A PCAOB spokesperson told the WSJ that, following the eruption of the leaking scandal in 2017, the board “undertook a sweeping assessment in 2018 of its operations and has been working toward ‘a series of transformation initiatives to address systemic issues that exist across the organization.’” And, after the SEC became aware of the leak of confidential information, in December 2017, it replaced the PCAOB’s entire board. But, the WSJ reported, shortly after arriving, the new Chair “began pushing out longtime senior executives, according to the whistleblower letter and people familiar with the matter. The whistleblower letter said the regulator ‘is permeated by a sense of fear,’ due to ‘the numerous terminations … [some] driven by retaliation.’” The new Chair also “clashed with other board members over hiring choices, the people familiar with the matter said.”

Then, although PCAOB members have historically been reappointed for new terms, one board member, Kathleen Hamm, wasn’t reappointed to the board, support from the Council of Institutional Investors notwithstanding. She was replaced on the PCAOB by a White House staffer. In addition, Clayton announced that Commissioner Hester Peirce would be leading the SEC’s “coordination efforts with the Board of the PCAOB, in coordination with the SEC’s Chief Accountant Sagar Teotia and the Office of the Chief Accountant.” While, at first glance, it all sounds fairly anodyne, reports surfaced that Hamm had had disagreements with the PCAOB Chair on policy matters.

In addition, Bloomberg Financial Accounting News reported, in 2019, two Democrats on the Senate Banking Committee sent a letter to Clayton suggesting, in light of the problems cited by the whistleblower in the WSJ article, that SEC oversight of the PCAOB showed “questionable judgment and an alarming lack of transparency.” The Senators also questioned the appointment of Peirce and sought information on the role she would be playing. They characterized her appointment as “troubling” because it “raises the potential of undue influence,” given that the entire SEC is supposed to oversee the PCAOB, not a single coordinating commissioner, and that Peirce was a “longtime colleague” of the PCAOB Chair.

And, if that weren’t enough, former SEC Chair Arthur Levitt penned an op-ed in the NYT in 2019, charging that “what is happening at the Public Company Accounting Oversight Board—the body tasked with auditing the auditors—should alarm the investing public and anyone who cares about objective and experienced oversight of the audit profession.” His concern was an outgrowth of the change in members of the board (which he appears to view as politically motivated), as well as the appointment of Peirce, whom he termed “a regulation skeptic, [to be] in charge of coordination efforts with the board—a signal that the S.E.C. is seeking to pull it into its efforts to weaken requirements for audits of internal controls at public companies.” (See this PubCo post.) The PCAOB has a critical role to play; yet, citing the WSJ article, he contended that it “ is doing less oversight and inspection work than it once did, and key positions at the agency are unfilled.
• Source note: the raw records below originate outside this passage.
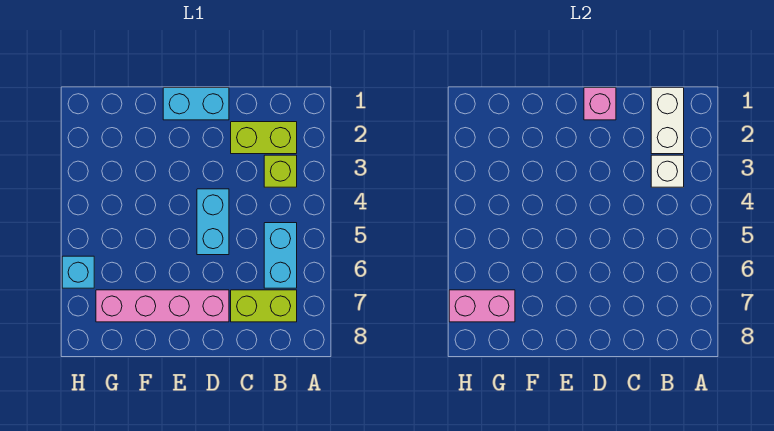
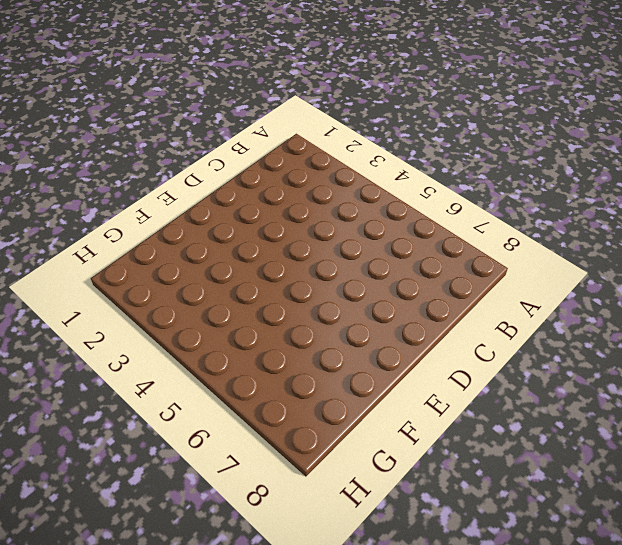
none -> lime 1x2 brick [231,122,297,154]
none -> lime 1x1 brick [264,155,297,187]
none -> cyan 1x2 brick [264,223,297,288]

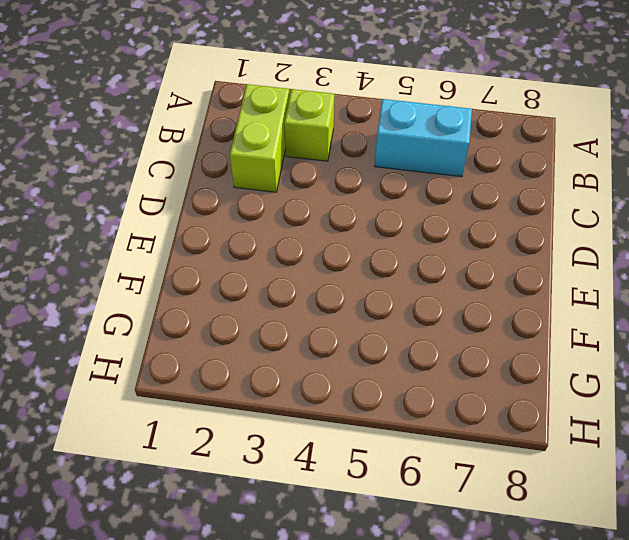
none -> lime 1x2 brick [231,290,297,322]
none -> cyan 1x2 brick [163,88,229,120]
none -> cyan 1x2 brick [197,189,229,255]

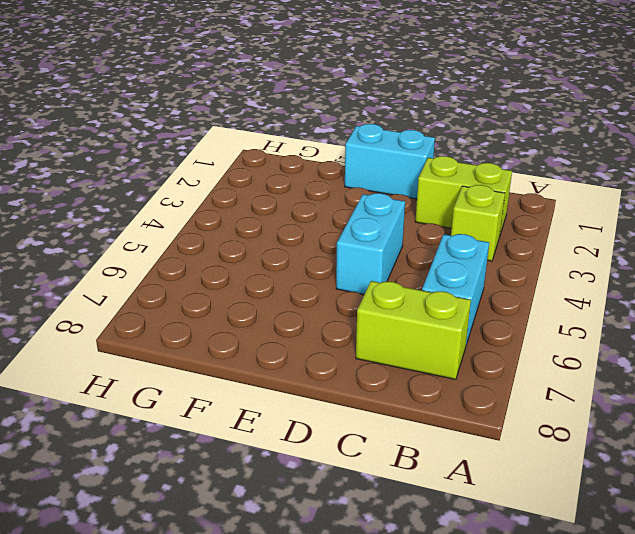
none -> pink 1x4 brick [96,290,229,322]
none -> cyan 1x1 brick [62,256,94,288]
none -> white 1x2 brick [651,88,684,154]

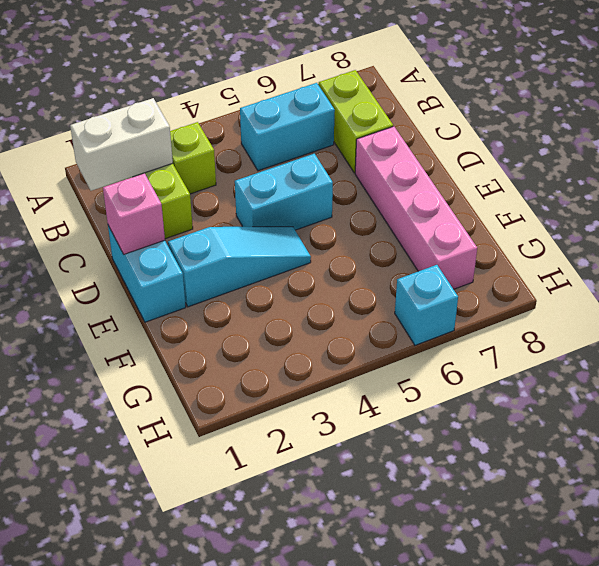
cyan 1x3 slope [168,227,311,307] -> none
none -> white 1x1 brick [651,155,684,187]
none -> pink 1x2 brick [449,290,515,322]

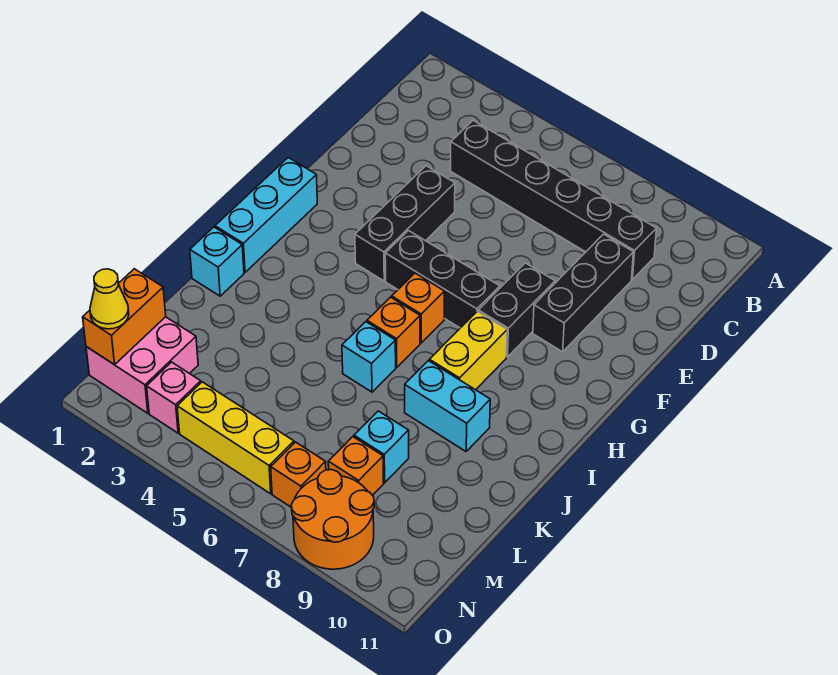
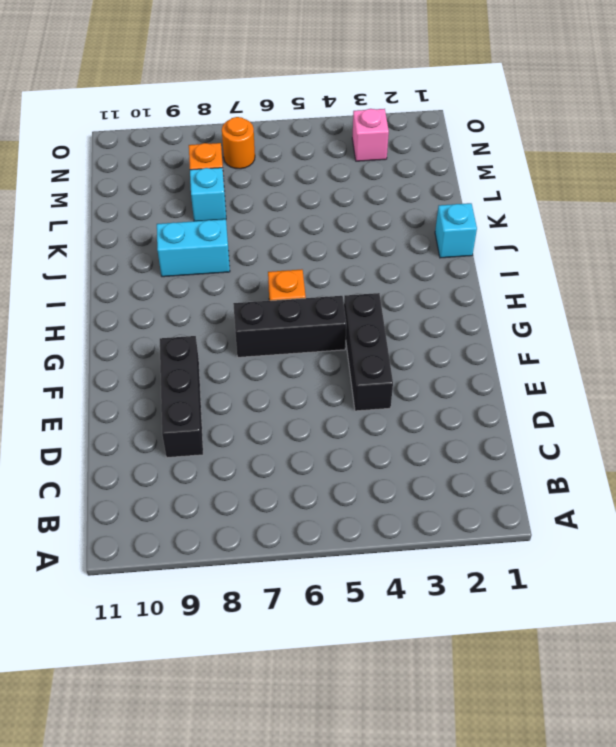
orange 1x1 round brick [222,117,255,169] -> orange 1x1 brick [271,442,326,508]
none -> black 1x6 brick [451,120,657,280]
none -> black 1x2 brick [478,263,555,357]
none -> cyan 1x3 brick [215,157,317,272]

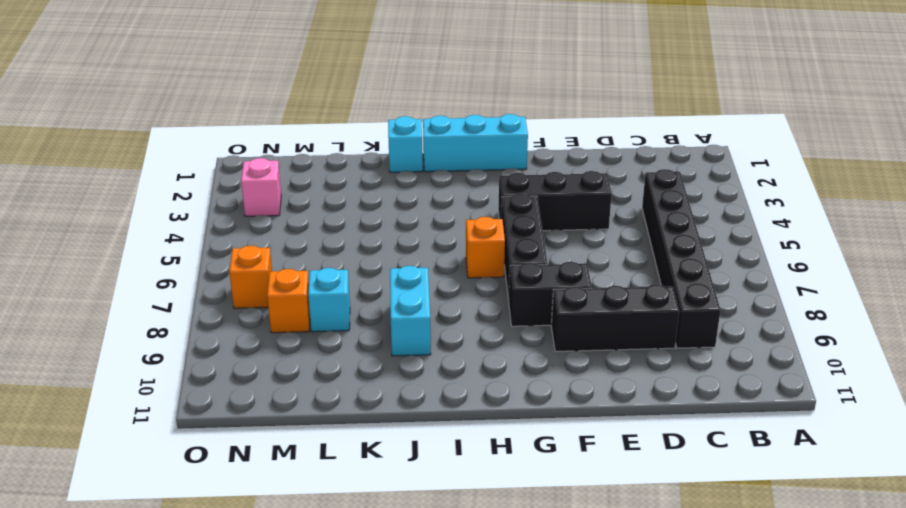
none -> yellow 1x2 brick [429,311,507,390]
none -> orange 1x1 brick [367,297,420,367]
none -> cyan 1x1 brick [342,322,396,392]

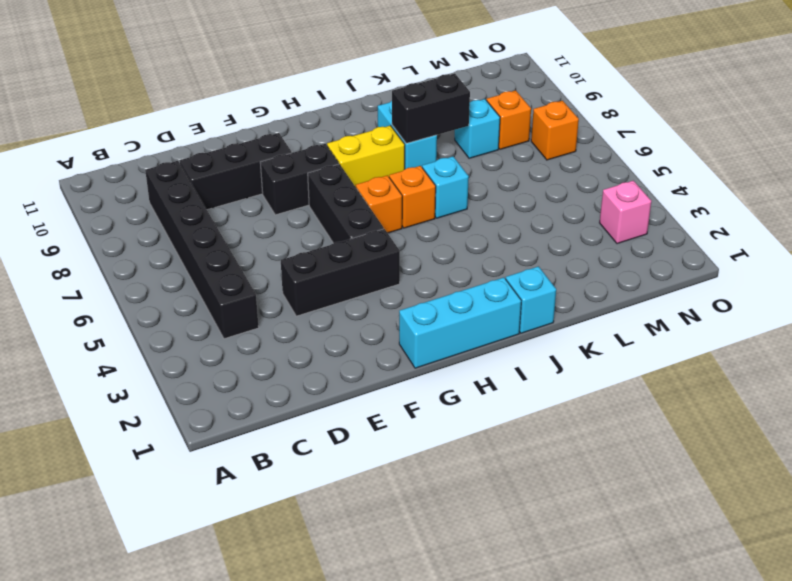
black 1x2 brick [392,74,470,143] -> none
none -> pink 2x2 brick [86,317,198,413]
none -> yellow 1x3 brick [177,382,294,494]
none -> orange 2x2 round brick [291,470,374,569]

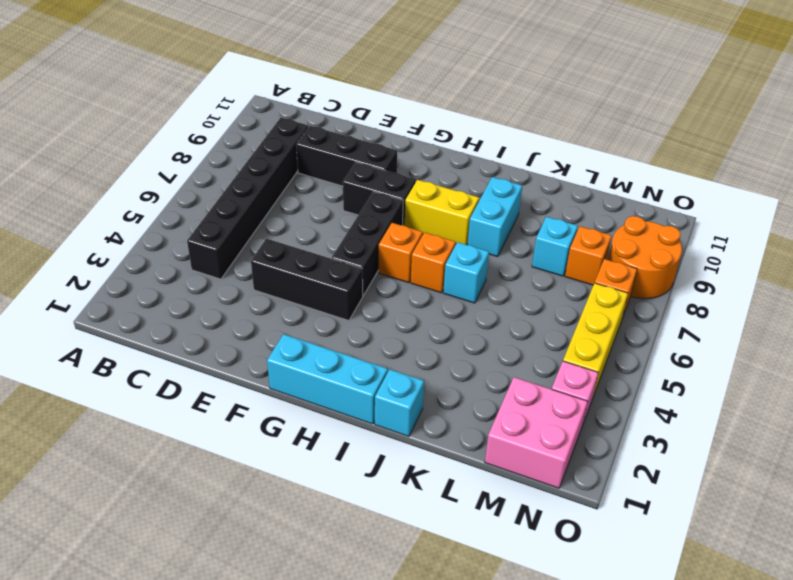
none -> orange 1x2 brick [83,269,166,365]
none -> yellow 1x1 cone [90,269,129,329]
Morale is reportedly low.” In his view, what is “at risk isn’t a specific regulatory function of the P.C.A.O.B.; it’s the independence and the credibility of the board and its staff as a whole.” (See this PubCo post.)

Finally, as reported by Thomson-Reuters, a lawsuit was filed last month by a senior officer of the PCAOB against the regulator and Duhnke, charging unlawful termination on the basis of race. The litigation accused Duhnke of perpetrating “a xenophobic and racist campaign” against her, including allegations that he made racist comments in her presence, remarked about “her Chinese ancestry and birth overseas,” regularly referred “to the COVID-19 pandemic as ‘kung flu’ and the ‘Chinese flu’ in her presence,” and mocked her for wearing a mask in the office. The PCAOB has denied the allegations, according to Law.com, contending that the PCAOB officer was fired over “internal complaints about her conduct and for questions about the necessity of certain travel.